Local / IDE integration (VS Code, JetBrains): The App Server binary is bundled into the extension, communicating via bidirectional stdio. The server runs locally, with state stored on the local machine. This is the lowest-latency integration approach and is best suited for scenarios that require direct access to the local file system.

Web integration: The App Server runs in a container, with state entirely on the server side. When a user closes a tab, the thread doesn’t stop — they can continue where they left off next time. This is suitable for long-running tasks that don’t need local tool permissions.

TUI integration: Currently, the Codex CLI TUI still calls Rust core types directly, bypassing the App Server. OpenAI’s plan is to refactor the TUI in the future to communicate through the App Server as well, so all clients use the same protocol, reducing duplicate maintenance costs.

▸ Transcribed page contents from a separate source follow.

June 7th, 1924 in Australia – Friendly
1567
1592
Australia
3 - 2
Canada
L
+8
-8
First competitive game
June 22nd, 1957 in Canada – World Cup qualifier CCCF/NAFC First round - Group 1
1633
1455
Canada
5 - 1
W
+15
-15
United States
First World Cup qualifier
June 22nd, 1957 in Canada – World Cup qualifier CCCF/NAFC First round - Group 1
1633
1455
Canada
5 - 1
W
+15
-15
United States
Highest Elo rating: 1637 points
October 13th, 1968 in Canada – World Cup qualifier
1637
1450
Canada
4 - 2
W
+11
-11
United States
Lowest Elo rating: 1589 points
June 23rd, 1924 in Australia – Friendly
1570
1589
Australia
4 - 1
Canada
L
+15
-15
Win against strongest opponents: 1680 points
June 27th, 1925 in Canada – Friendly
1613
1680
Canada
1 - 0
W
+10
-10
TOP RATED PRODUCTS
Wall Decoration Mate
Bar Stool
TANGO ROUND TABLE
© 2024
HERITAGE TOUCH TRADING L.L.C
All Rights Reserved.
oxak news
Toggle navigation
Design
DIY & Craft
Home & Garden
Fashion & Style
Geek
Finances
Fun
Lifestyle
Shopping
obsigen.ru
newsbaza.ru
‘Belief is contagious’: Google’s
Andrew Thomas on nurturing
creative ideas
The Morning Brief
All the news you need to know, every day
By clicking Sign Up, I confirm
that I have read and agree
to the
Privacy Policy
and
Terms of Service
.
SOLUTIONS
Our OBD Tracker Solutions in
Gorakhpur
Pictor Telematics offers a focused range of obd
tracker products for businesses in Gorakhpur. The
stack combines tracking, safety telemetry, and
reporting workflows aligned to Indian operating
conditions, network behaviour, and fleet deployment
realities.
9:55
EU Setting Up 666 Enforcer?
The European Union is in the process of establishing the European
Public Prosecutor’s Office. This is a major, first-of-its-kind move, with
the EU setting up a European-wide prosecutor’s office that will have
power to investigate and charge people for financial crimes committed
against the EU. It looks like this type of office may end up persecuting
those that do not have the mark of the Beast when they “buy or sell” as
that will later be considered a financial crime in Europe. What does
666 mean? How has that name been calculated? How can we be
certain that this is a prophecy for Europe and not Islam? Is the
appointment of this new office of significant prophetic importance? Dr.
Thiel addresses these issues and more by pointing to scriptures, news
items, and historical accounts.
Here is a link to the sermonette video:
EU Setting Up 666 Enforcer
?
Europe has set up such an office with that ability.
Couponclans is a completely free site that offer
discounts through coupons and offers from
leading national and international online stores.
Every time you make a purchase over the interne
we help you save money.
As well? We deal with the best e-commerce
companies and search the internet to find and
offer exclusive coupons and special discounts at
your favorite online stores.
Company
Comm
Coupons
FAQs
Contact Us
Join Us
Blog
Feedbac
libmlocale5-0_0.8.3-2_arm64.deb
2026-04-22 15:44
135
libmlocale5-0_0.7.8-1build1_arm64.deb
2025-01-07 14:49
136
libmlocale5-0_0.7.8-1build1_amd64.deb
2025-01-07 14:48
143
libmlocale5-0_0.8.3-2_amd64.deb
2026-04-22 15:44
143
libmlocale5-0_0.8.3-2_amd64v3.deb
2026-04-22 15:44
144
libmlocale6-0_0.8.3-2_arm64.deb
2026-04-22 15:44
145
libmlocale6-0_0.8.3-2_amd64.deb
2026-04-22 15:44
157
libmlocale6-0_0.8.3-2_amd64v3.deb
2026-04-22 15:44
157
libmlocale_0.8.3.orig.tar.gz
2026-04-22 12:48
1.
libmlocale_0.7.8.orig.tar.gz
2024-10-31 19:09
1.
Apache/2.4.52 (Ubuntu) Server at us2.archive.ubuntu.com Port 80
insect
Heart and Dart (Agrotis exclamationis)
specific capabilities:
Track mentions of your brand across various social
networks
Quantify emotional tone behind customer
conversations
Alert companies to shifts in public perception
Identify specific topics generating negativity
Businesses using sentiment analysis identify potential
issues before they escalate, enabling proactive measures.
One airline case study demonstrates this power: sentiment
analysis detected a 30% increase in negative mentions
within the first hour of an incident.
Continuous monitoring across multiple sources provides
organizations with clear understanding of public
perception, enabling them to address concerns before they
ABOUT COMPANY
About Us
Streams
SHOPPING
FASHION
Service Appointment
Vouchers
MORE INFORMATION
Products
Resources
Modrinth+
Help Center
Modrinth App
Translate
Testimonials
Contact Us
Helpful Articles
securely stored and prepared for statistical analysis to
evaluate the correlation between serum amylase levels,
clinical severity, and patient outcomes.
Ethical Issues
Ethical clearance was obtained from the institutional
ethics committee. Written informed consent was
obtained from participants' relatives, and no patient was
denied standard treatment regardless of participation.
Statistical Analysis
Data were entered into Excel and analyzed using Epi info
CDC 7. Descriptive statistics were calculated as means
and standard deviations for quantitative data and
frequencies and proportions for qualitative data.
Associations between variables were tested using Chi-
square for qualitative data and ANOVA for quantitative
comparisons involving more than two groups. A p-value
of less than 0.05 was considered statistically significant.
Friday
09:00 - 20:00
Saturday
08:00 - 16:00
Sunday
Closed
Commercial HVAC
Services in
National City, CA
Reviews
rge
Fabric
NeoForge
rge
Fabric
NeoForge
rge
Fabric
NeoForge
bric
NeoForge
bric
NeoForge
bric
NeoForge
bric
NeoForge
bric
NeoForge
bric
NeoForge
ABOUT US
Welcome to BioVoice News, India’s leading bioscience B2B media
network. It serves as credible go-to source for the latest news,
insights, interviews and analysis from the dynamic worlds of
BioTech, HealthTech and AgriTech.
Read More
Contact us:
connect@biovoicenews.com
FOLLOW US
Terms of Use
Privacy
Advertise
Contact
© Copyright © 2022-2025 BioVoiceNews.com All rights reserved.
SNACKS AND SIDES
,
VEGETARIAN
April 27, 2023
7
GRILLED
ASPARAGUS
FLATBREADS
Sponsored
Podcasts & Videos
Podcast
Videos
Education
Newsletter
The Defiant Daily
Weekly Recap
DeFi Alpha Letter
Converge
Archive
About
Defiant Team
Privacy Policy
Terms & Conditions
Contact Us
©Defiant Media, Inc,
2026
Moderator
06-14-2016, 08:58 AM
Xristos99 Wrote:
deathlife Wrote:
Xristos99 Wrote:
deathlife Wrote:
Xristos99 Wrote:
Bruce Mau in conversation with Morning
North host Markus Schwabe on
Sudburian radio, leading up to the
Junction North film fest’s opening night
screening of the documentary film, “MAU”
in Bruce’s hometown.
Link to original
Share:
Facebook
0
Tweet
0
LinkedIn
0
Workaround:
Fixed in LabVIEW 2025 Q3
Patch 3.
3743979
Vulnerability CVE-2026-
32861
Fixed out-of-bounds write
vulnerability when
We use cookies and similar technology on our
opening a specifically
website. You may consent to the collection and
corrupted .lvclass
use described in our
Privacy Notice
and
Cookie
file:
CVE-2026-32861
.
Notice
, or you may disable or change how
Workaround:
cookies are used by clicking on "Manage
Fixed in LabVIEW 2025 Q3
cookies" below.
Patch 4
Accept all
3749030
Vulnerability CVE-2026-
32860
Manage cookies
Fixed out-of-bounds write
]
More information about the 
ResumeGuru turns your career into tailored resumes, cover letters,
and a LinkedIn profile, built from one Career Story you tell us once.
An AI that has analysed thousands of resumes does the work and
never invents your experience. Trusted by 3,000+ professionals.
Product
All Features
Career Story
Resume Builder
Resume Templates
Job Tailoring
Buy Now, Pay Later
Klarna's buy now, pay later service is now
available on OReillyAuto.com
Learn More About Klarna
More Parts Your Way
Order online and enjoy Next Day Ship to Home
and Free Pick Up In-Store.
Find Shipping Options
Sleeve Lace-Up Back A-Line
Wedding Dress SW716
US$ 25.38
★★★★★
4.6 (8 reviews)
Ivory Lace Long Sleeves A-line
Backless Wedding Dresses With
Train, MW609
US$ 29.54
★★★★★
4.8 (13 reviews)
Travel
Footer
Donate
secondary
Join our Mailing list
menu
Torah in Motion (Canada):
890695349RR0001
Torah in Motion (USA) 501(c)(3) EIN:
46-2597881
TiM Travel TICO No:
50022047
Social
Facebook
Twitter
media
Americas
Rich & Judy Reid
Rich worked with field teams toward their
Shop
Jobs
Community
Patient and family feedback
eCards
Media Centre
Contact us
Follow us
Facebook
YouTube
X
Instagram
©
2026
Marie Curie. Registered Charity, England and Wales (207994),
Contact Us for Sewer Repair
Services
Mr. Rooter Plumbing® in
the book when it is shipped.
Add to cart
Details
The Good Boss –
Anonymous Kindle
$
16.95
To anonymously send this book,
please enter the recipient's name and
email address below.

Choosing an Integration Approach

The article also outlines four integration options of varying depth, from heaviest to lightest:

  1. App Server: A complete agent harness with thread management, approval flow, and streaming
  2. Codex as MCP server: Wraps Codex as a tool, suitable for systems that already have their own agent loop
  3. Codex Exec: For CI/CD environments, one-shot execution, no interaction needed
  4. Codex SDK (TypeScript): The lightest weight, called directly in code, suitable for scenarios requiring high customization

The tradeoffs across these four layers are clear: the higher you go, the more out-of-the-box harness functionality you get; the lower you go, the more control you retain.


Overall Takeaways

The core tradeoff of the Codex App Server is: accepting the maintenance cost of a standard protocol in exchange for the reliability of multiple clients sharing a single harness. JSON-RPC over stdio isn’t the most fashionable choice, but it solves concrete engineering problems — bidirectional communication makes the approval flow viable, the protocol’s simplicity makes cross-language integration easy, and encapsulating core logic on the server side prevents behavioral inconsistencies that arise when each client implements its own version.

The three-layer structure of Item / Turn / Thread is also worth noting. It’s not just an API specification — it’s an explicit model of the nature of “agent conversations”: events have lifecycles, work has boundaries, and conversations have persistent state. This kind of clear primitive design means client implementers don’t need to guess at server behavior, and future feature extensions have a clear place to hook in.